Solar generation can help Bangladesh save $2.7b in 2022-2024
The report also analysed the growth of solar power over the last decade
Bangladesh could save $2.7 billion between 2022 and 2024 by solar generation, according to a report published by Ember, a global energy think tank.
In another mini briefing published by Ember, it was found that spot market LNG imports could cost Bangladesh about $11 billion between 2022 and 2024 while solar could reduce these imports by 25% and save the country $2.7 billion.
Institute for Energy Economics and Financial Analysis (IEEFA's) recent analysis showed that Bangladesh imports about 59% of the LNG from the spot market, opening itself to price volatility risk.
According to a report published Thursday jointly by Ember, the Centre for Research on Energy and Clean Air (CREA) and the Institute for Energy Economics and Financial Analysis (IEEFA) finds that solar generation allowed seven Asian countries– China, India, Japan, South Korea, Viet Nam, the Philippines and Thailand – avoid billions of dollars in fossil fuel costs in the first half of 2022 alone.
The joint analysis by three global energy think tanks shows that in the wake of soaring fossil fuel prices, solar power is already contributing to meeting electricity demand in Asia and enhancing energy security.
The contribution of solar generation in seven key Asian countries avoided potential fossil fuel costs of approximately US$34 billion from January to June 2022. This is equivalent to 9% of total fossil fuel costs during this period.
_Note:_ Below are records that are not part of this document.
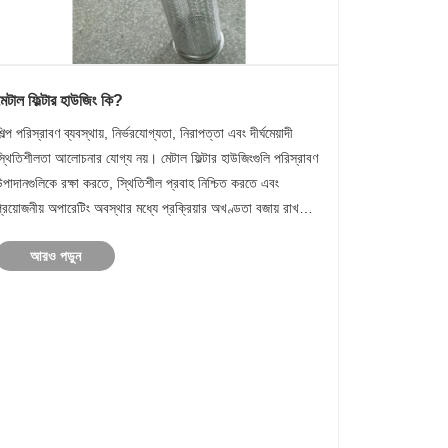
মেটাল ফিল্টার হাউজিং কি?
িল্প পরিস্রাবণ ব্যবস্থায়, নির্ভরযোগ্যতা, নিরাপত্তা এবং দীর্ঘমেয়াদী
স্থিতিশীলতা আলোচনার যোগ্য নয়। মেটাল ফিল্টার হাউজিংগুলি পরিস্রাবণ
উপাদানগুলিকে রক্ষা করতে, স্থিতিশীল প্রবাহ নিশ্চিত করতে এবং
্রয়োজনীয় অপারেটিং অবস্থার মধ্যে প্রক্রিয়ার অখণ্ডতা বজায় রাখতে
ুরুত্বপূর্ণ ভূমিকা পালন করে। রাসায়নি......
আরও পড়ুন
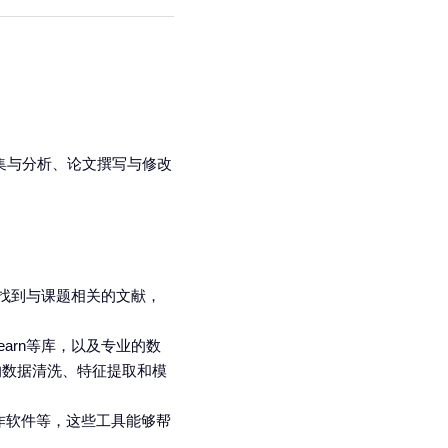
集与分析、论文撰写与修改
究者快速找到与课题相关的文献，
-learn等库，以及专业的数
的数据清洗、特征提取和模
作软件
等，这些工具能够帮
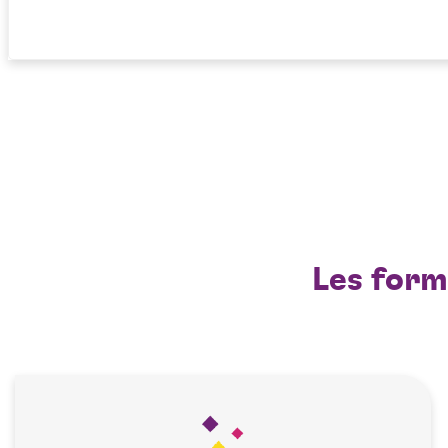
Les form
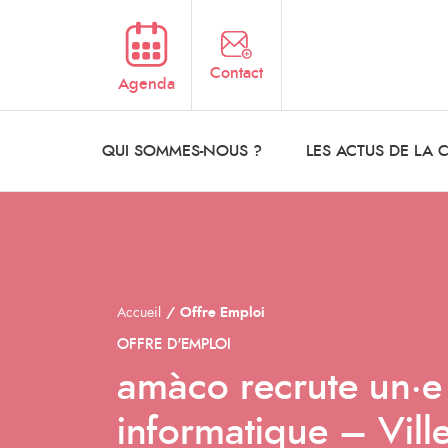
Aller au contenu principal
Contact
Agenda
QUI SOMMES-NOUS ?
LES ACTUS DE LA
Accueil
Offre Emploi
OFFRE D'EMPLOI
amàco recrute un·e
informatique – Vill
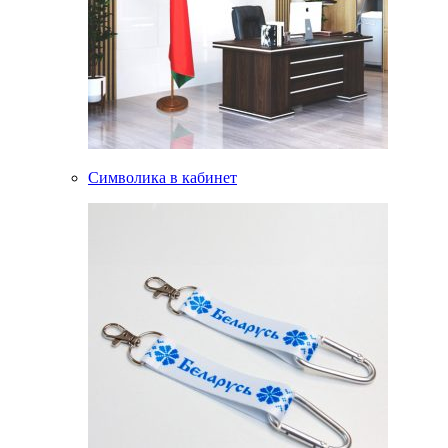
Символика в кабинет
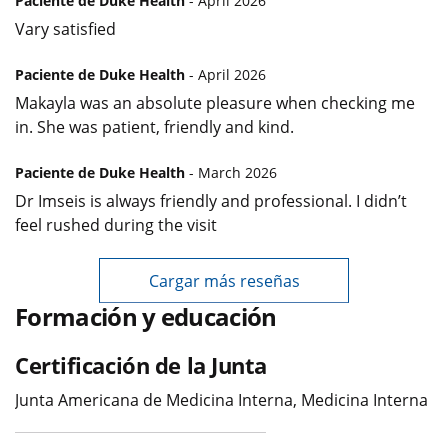
Paciente de Duke Health
- April 2026
Vary satisfied
Paciente de Duke Health
- April 2026
Makayla was an absolute pleasure when checking me
in. She was patient, friendly and kind.
Paciente de Duke Health
- March 2026
Dr Imseis is always friendly and professional. I didn’t
feel rushed during the visit
Cargar más reseñas
Formación y educación
Certificación de la Junta
Junta Americana de Medicina Interna, Medicina Interna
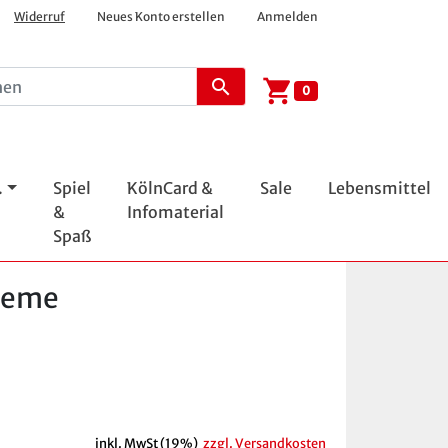
Widerruf
Neues Konto erstellen
Anmelden
shopping_cart
search
0
.
Spiel
KölnCard &
Sale
Lebensmittel
&
Infomaterial
Spaß
creme
inkl. MwSt (19%)
zzgl. Versandkosten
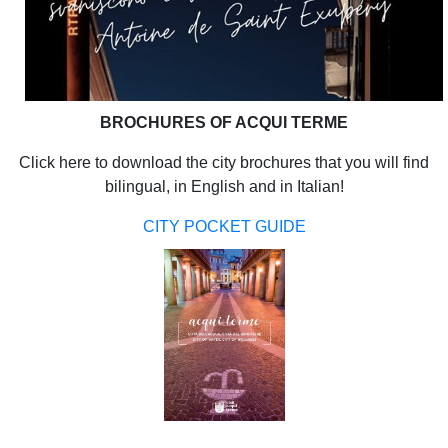
BROCHURES OF ACQUI TERME
Click here to download the city brochures that you will find
bilingual, in English and in Italian!
CITY POCKET GUIDE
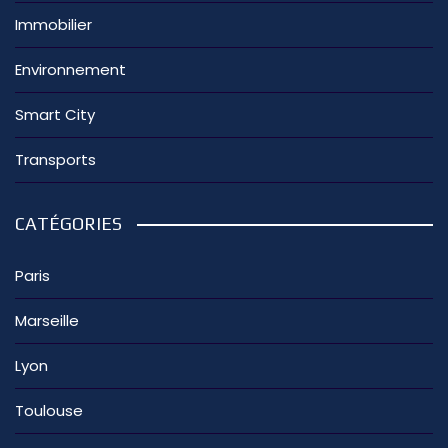
Immobilier
Environnement
Smart City
Transports
CATÉGORIES
Paris
Marseille
Lyon
Toulouse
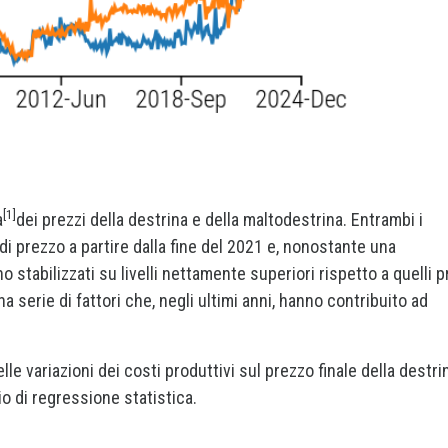
[1]
à
dei prezzi della destrina e della maltodestrina. Entrambi i
di prezzo a partire dalla fine del 2021 e, nonostante una
o stabilizzati su livelli nettamente superiori rispetto a quelli p
a serie di fattori che, negli ultimi anni, hanno contribuito ad
le variazioni dei costi produttivi sul prezzo finale della destri
o di regressione statistica.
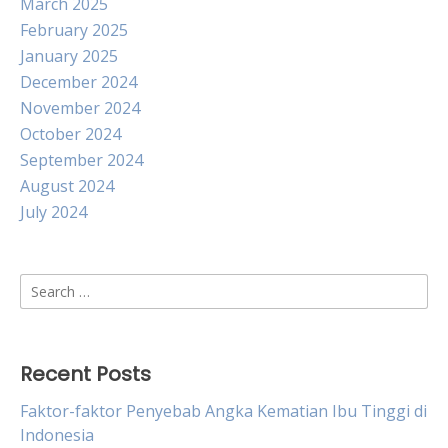
March 2025
February 2025
January 2025
December 2024
November 2024
October 2024
September 2024
August 2024
July 2024
Search
for:
Recent Posts
Faktor-faktor Penyebab Angka Kematian Ibu Tinggi di
Indonesia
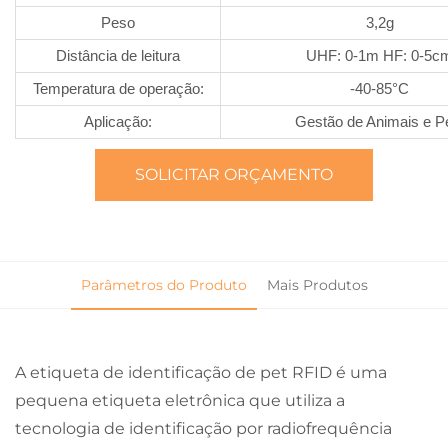
Peso
3,2g
Distância de leitura
UHF: 0-1m HF: 0-5c
Temperatura de operação:
-40-85°C
Aplicação:
Gestão de Animais e P
SOLICITAR ORÇAMENTO
Parâmetros do Produto
Mais Produtos
A etiqueta de identificação de pet RFID é uma
pequena etiqueta eletrônica que utiliza a
tecnologia de identificação por radiofrequência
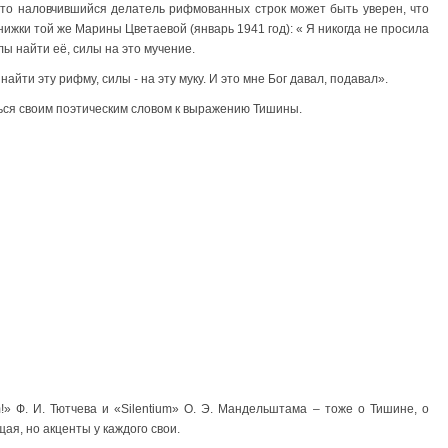
что наловчившийся делатель рифмованных строк может быть уверен, что
книжки той же Марины Цветаевой (январь 1941 год): « Я никогда не просила
лы найти её, силы на это мучение.
ы найти эту рифму, силы - на эту муку. И это мне Бог давал, подавал».
ься своим поэтическим словом к выражению Тишины.
m!» Ф. И. Тютчева и «Silentium» О. Э. Мандельштама – тоже о Тишине, о
ая, но акценты у каждого свои.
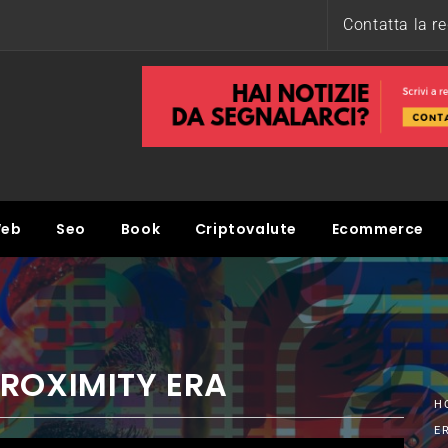
Contatta la r
eb
Seo
Book
Criptovalute
Ecommerce
ROXIMITY ERA
H
E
The report also analysed the growth of solar power over the last decade, finding that five of the top ten economies with solar capacity are now within Asia, including China, Japan, India, South Korea and Viet Nam.
The report finds that the majority of the estimated US$34 billion savings are in China, where solar met 5% of the total electricity demand and avoided approximately US$21 billion in additional coal and gas imports from January to June 2022.
"Asian countries need to tap into their massive solar potential to rapidly transition away from costly and highly-polluting fossil fuels," CREA's Southeast Asia Analyst Isabella Suarez said.
Realising these goals will require grid stabilisation, innovative policy reforms to unlock investments and collaboration with the private sector. However, it is clear that solar power is set to play a considerable role in Asia's energy story over the next decade.
"A key challenge for successful solar expansion in Asia will include investments in grid stabilisation and energy market reform which, in turn, depend on how attractive solar is to investors. In the short-term though, cost elements such as capital costs, fuel costs as well as operations and maintenance costs will be critical to realise the region's solar potential," IEEFA financial analyst said.
"Asian countries have shown that rapid solar deployment is possible. As the prices of solar and storage plummet, and the potential cost savings have started to materialise, solar dominance in Asia now looks to come much sooner than previously expected," Ember's Asia Electricity Analyst Dr Achmed Shahram Edianto said.
The report said that Japan saw the second-highest impact, with US$5.6 billion in avoided fuel costs thanks to solar power generation alone.
In India, solar generation avoided US$4.2 billion in fuel costs in the first half of the year. It also avoided the need for 19.4 million tonnes of coal.
Viet Nam's solar power avoided US$1.7 billion in additional fossil fuel costs. Viet Nam's solar generation was close to zero terawatt hours (TWh) in 2018. In 2022, solar accounted for 11% of electricity demand from January to June.
While solar only accounted for 2% of Thailand's electricity in the first six months of 2022, an estimated US$209 million of potential fossil fuel costs were avoided. The Philippines avoided US$78 million in fossil fuel spending, despite solar accounting for only 1% of generation.
Similarly in South Korea, solar power generated 5% of the country's electricity throughout the year's first half, avoiding potential fossil fuel use costing US$1.5 billion.